KAMES DIVERSIFIED MONTHLY INCOME: 'Steady Eddie' fund manager's strategy is paying off
If a nickname were given to Vincent McEntegart, manager of Kames Diversified Monthly Income, it would be ‘steady Eddie’. For steady McEntegart, who is in his 50s, is not your typical testosterone-fuelled manager in search of returns that will stand his fund apart from the madding crowd.
No way. He is far more comfortable eking out single digit annual returns for his investors rather than trying to shoot out the proverbial investment lights.
McEntegart says: ‘I run the fund for those who need a regular income from their capital and a modest total return. It is a fund where the price volatility is low.’
So far steady Eddie has been true to his word.
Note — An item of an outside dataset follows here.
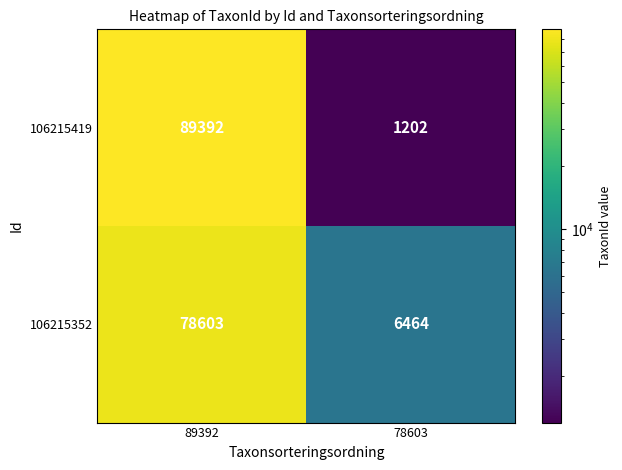

What is the difference between the maximum and minimum values in the 106215352 series?

72139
Since the fund’s launch in early 2014, it has delivered a total return of just over 34 per cent, better than what an investor would have received if they had invested through a vehicle tracking the performance of the FTSE All-Share Index.
Impressively, the fund’s performance has been consistent. In the past year, it has registered a total return of just under 10 per cent. In the previous 12 months, it was 11 per cent, while in the year ending mid-September 2015 it was a more modest 5.6 per cent.
With regards specifically to income, the target is 5 per cent a year – currently McEntegart is generating 5.5 per cent. So far, monthly income distributions have ranged from 0.34p per share in September 2014 to 0.74p in July 2017.
The share price is currently 134p. Steady income.
'Steady Eddie': Vincent McEntegart, manager of Kames Diversified Monthly Income
The key to McEntegart’s consistency is to maintain a diverse portfolio across a broad church of assets – from bonds to shares in firms tapping a rich vein of income in infrastructure projects. But the biggest holding is bonds because of the greater certainty of income.
The fund has more than 200 positions with no one stake representing more than two per cent of the portfolio. The biggest holding is in Greencoat UK Wind, a FTSE 250-listed firm that invests in UK wind farms.
A final layer of diversification is provided by the fund’s reach, with holdings scattered across the globe – from Turkish and Australian government bonds to Japanese equities.
It makes for an interesting portfolio with familiar names such as Direct Line and Legal & General sitting alongside the unfamiliar, such as listed South African firm Growthpoint Properties and Spanish infrastructure giant Ferrovial. McEntegart says:
‘Though most people know Ferrovial as the owner of Heathrow Airport, 80 per cent of its assets are toll roads, which it operates in North America.
‘It owns the toll road that circles Toronto and does not require motorists to stop at booths to pay. Instead, users are identified and charged by electronic vehicle detection devices.
Such infrastructure projects throw off an attractive income, which is ideal for the fund I run.’
He draws upon all of the investment expertise within Edinburgh-based Kames to come up with stakes that will help him deliver a steady return and an attractive monthly income.
He says: ‘My main task is to deliver outcomes for investors. I could not find 200 ideas to populate the fund on my own. They come from a team of professionals within Kames.’
Kames is the former asset management arm of Scottish Equitable, which was bought by Dutch giant Aegon and renamed Kames six years ago. It runs funds totalling £45 billion.
Although the portfolio is global, McEntegart does not expose investors to currency risk. He removes this by hedging.